[Help] Is that possible to change the reject message that appears at the Windows Pop Up
Arran Cudbard-Bell
a.cudbardb at freeradius.org
Thu Mar 21 21:46:25 CET 2013
On 21 Mar 2013, at 15:56, David Mitton <david at mitton.com> wrote:
> Quoting Arran Cudbard-Bell <a.cudbardb at freeradius.org>:
>
>>
>> On 21 Mar 2013, at 13:26, Jouni Malinen <jkmalinen at gmail.com> wrote:
>>
>>> On Mon, Mar 18, 2013 at 8:42 PM, Arran Cudbard-Bell
>>> <a.cudbardb at freeradius.org> wrote:
>>>> The old HP switches used to convert the Reply-Message into an EAP-Notification and send it after the EAP-Success or EAP-Failure.
>>>
>>> This is not compliant with the EAP specification (EAP-Notification
>>> needs to be sent prior to completion of an EAP authentication method).

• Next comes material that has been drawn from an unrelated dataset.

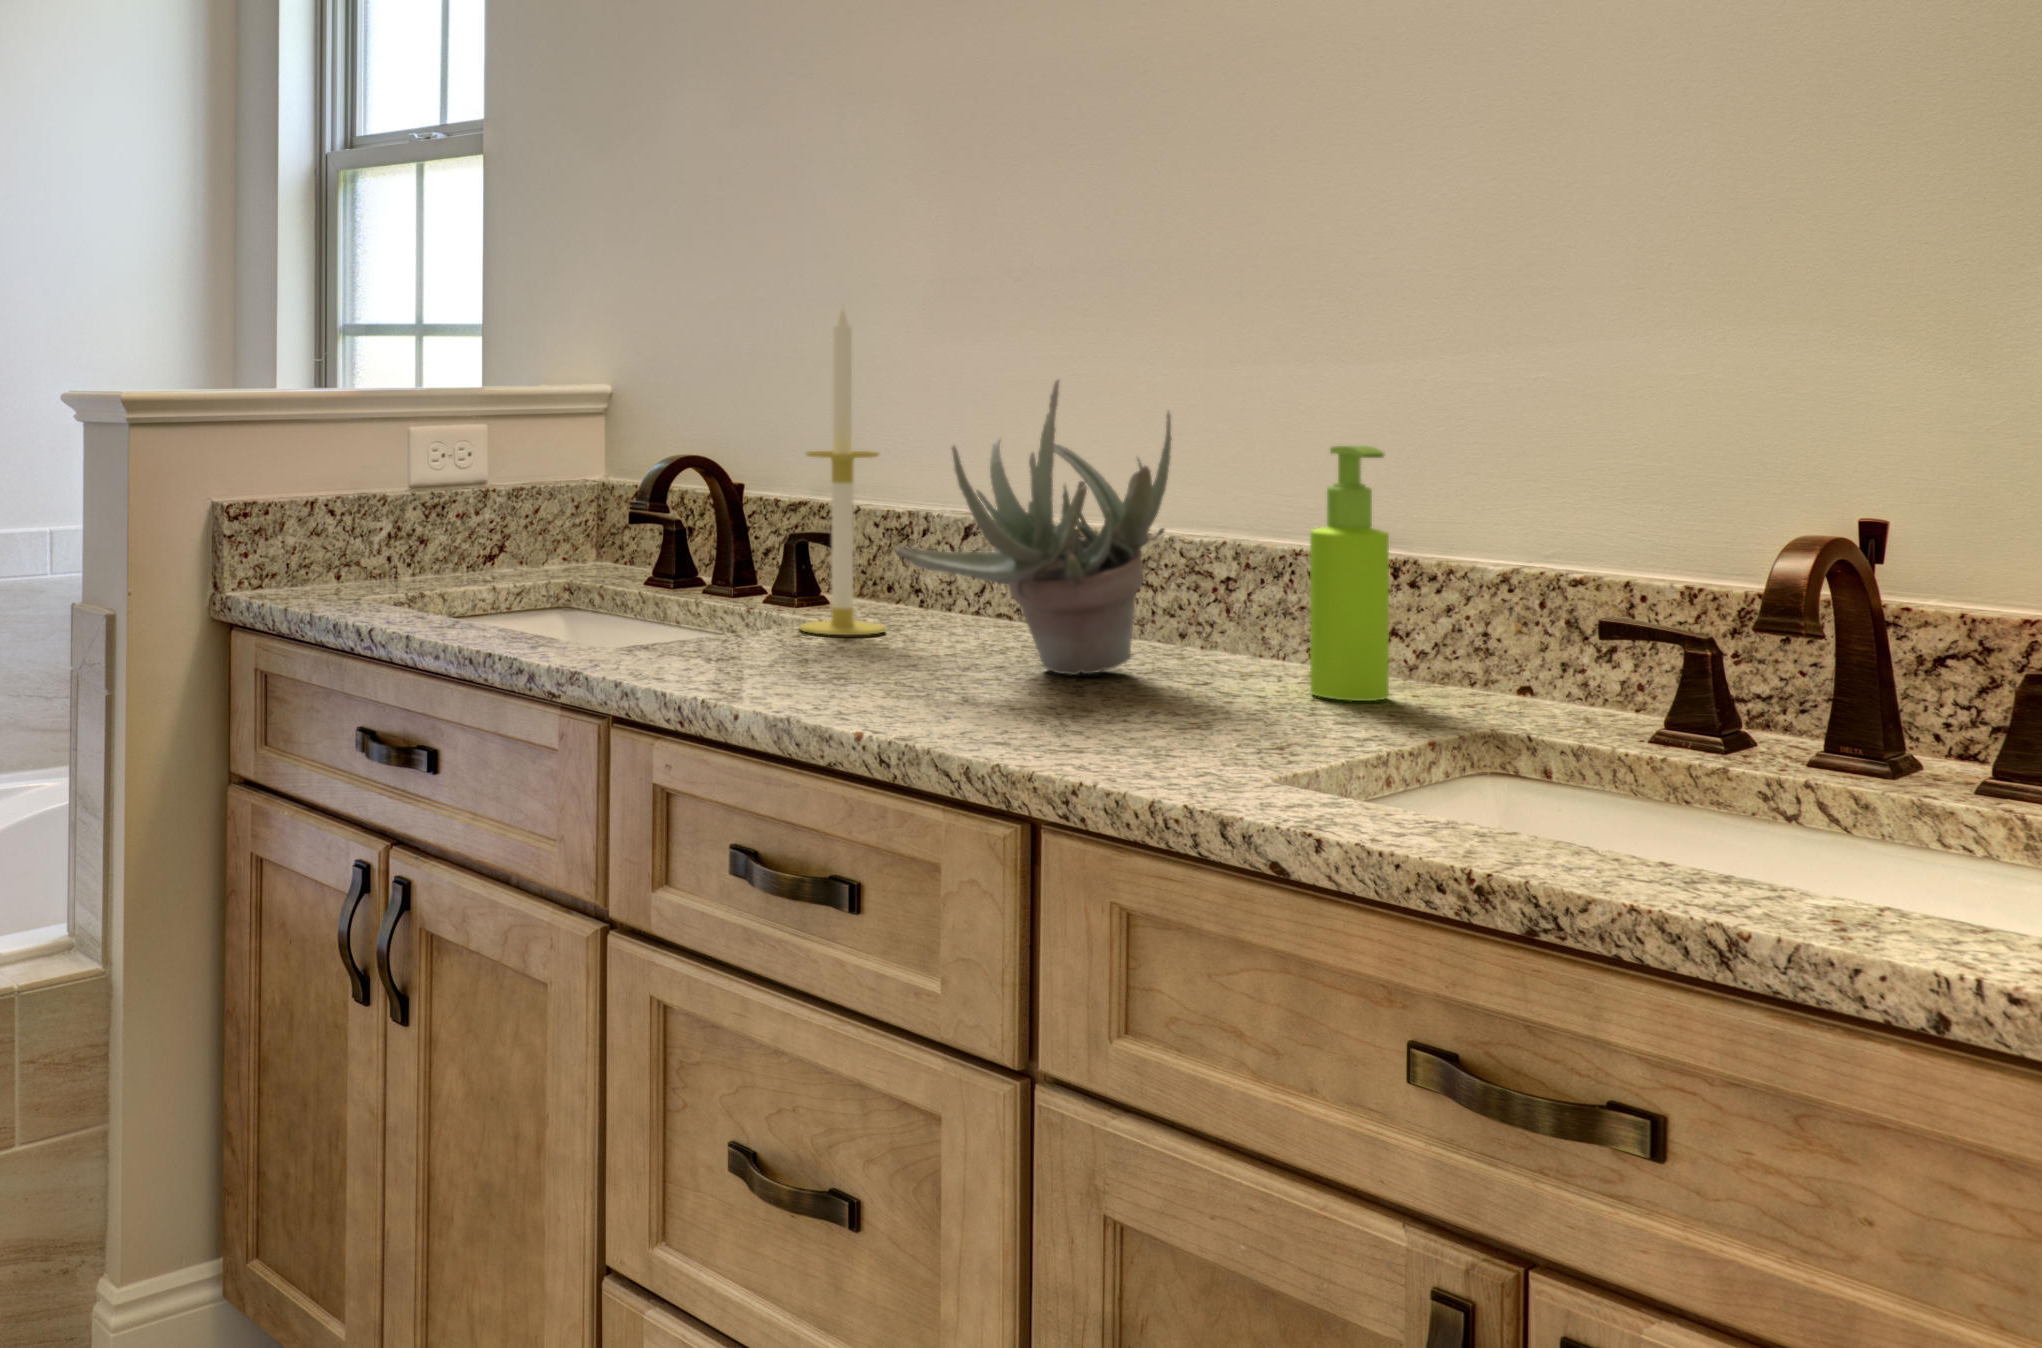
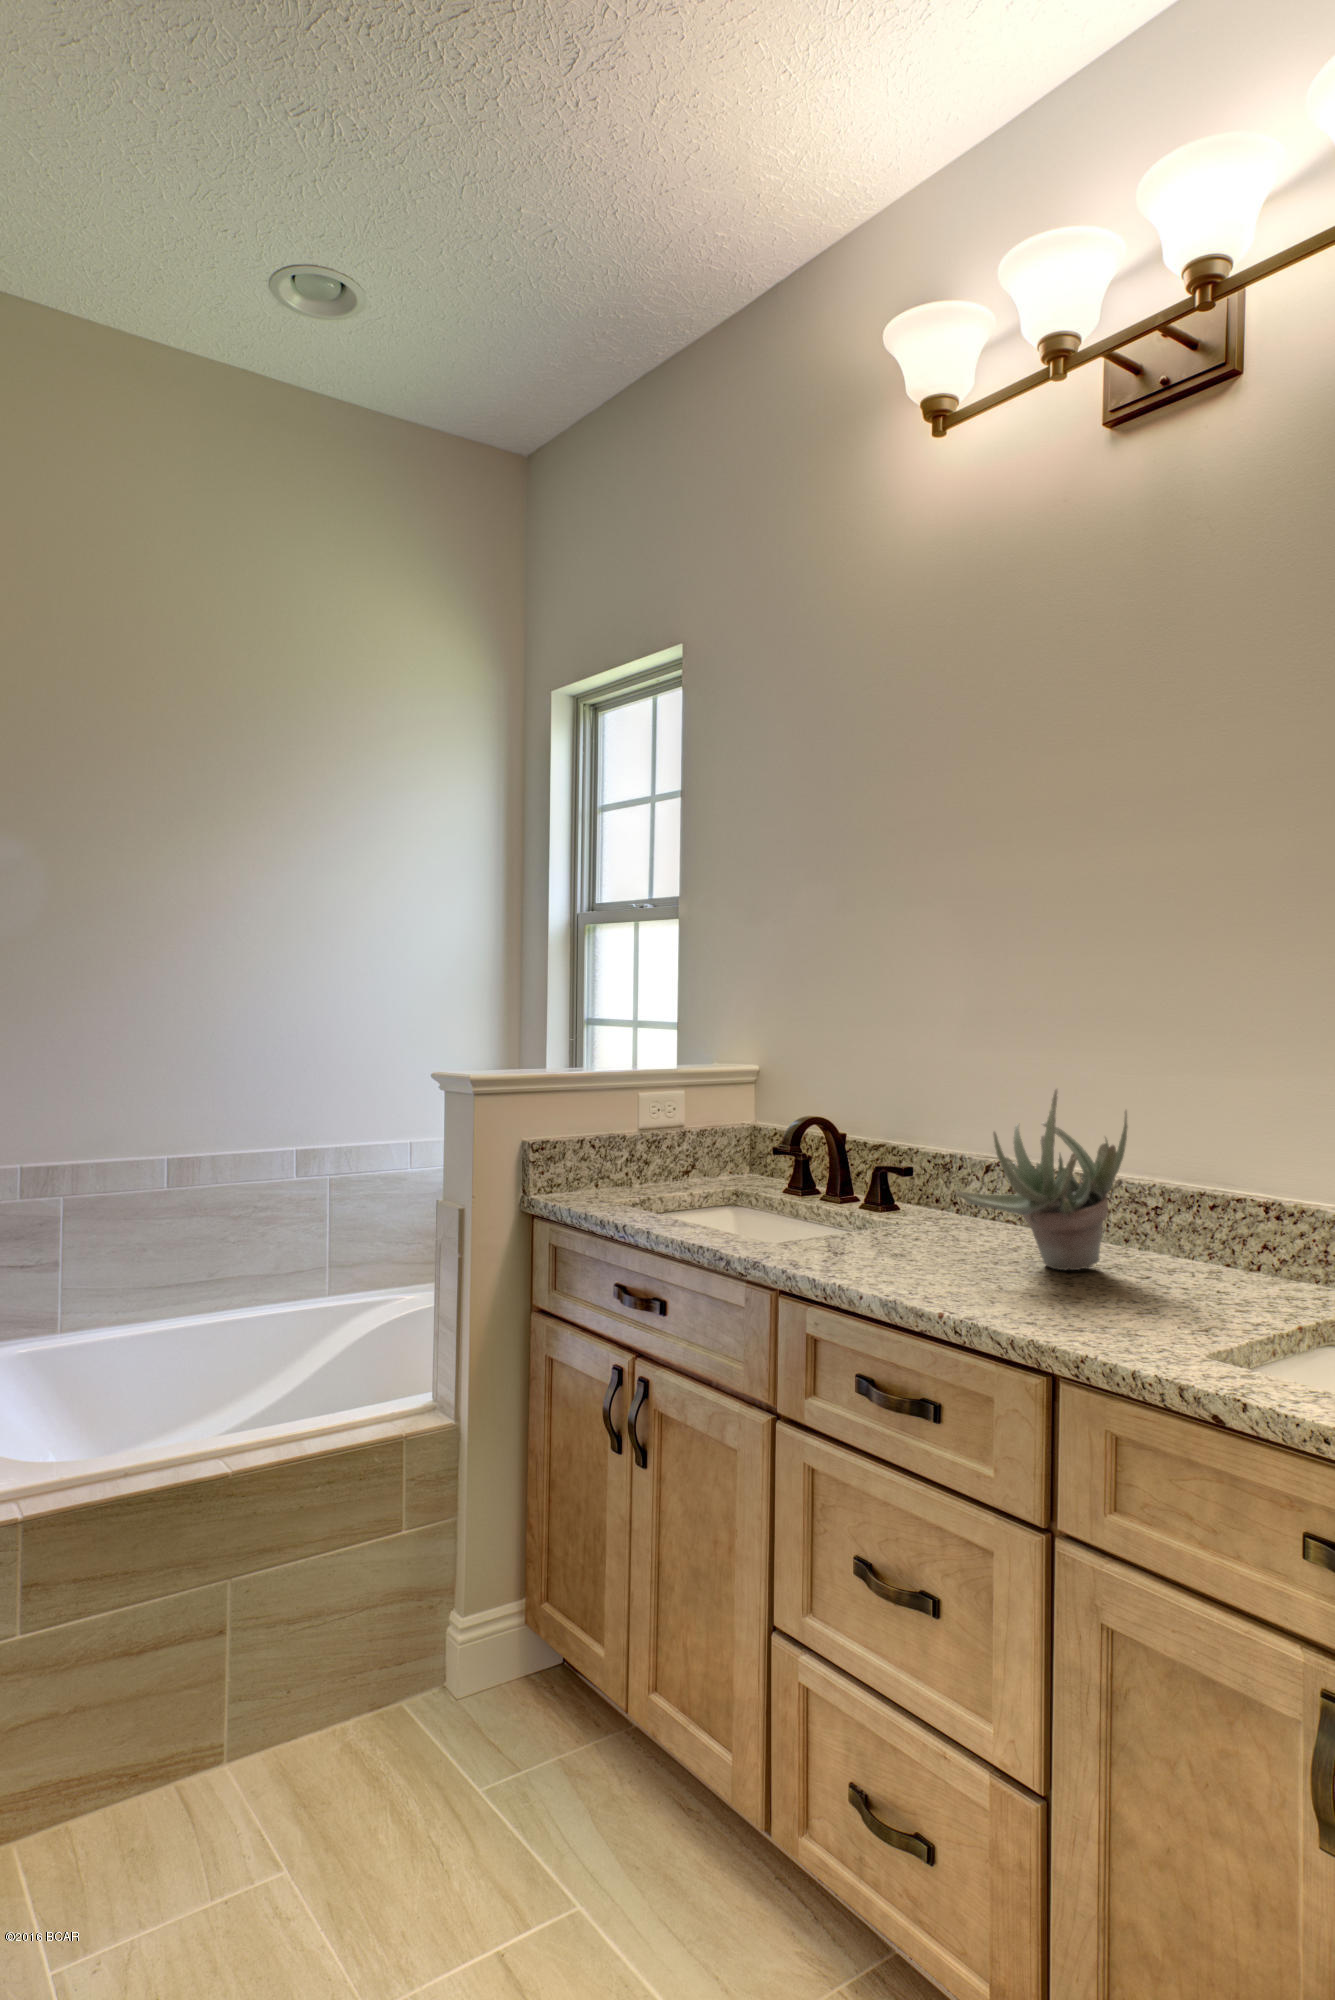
candle: present [799,308,885,635] -> none [886,1032,939,1236]
soap dispenser: present [1310,446,1389,701] -> none [1215,1135,1265,1294]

>>> Sending it after EAP-Success or EAP-Failure would look like an attempt
>>> to initiate another authentication exchange.
>>
>> Their 802.1X implementation was pre RFC3579. In newer firmware releases this has been fixed.
>>
>>>> It may be possible to send it before the EAP-Success/EAP-Failure message for some EAP methods, but chances are not all supplicants will like it, and most probably won't display anything.
>>>
>>> EAP-Notification is not really supported in general and even the
>>> specification does not really require displaying anything from this
>>> message to the user.. There is also no way of authenticating this
>>> information, so this would not be ideal for authorization failures.
>>
>> Agreed. But in the absence of a standards solution it might be interesting to experiment and see how supplicants respond to this.
>>
>
> My RSA Windows EAP module sends EAP Notification messages under 4 different error circumstances. These are typically retry-able input problems. It was the default until the boffins that took over EAP for Windows 7 broke their code. XP and Vista worked fine, they took the request and responded with a blank response. No user visible message resulted. Win7 didn't respond at all, which caused the protocol to break. They patched it when I pointed out the problem. But I flipped off the default, don't know if/when that was released. There is a registry key that controls it.
Interesting. OSX does a similar thing, but it logs the notification, which can be very helpful if you're on the helpdesk and trying to diagnose issues.
I wonder if Windows also does the silent logging.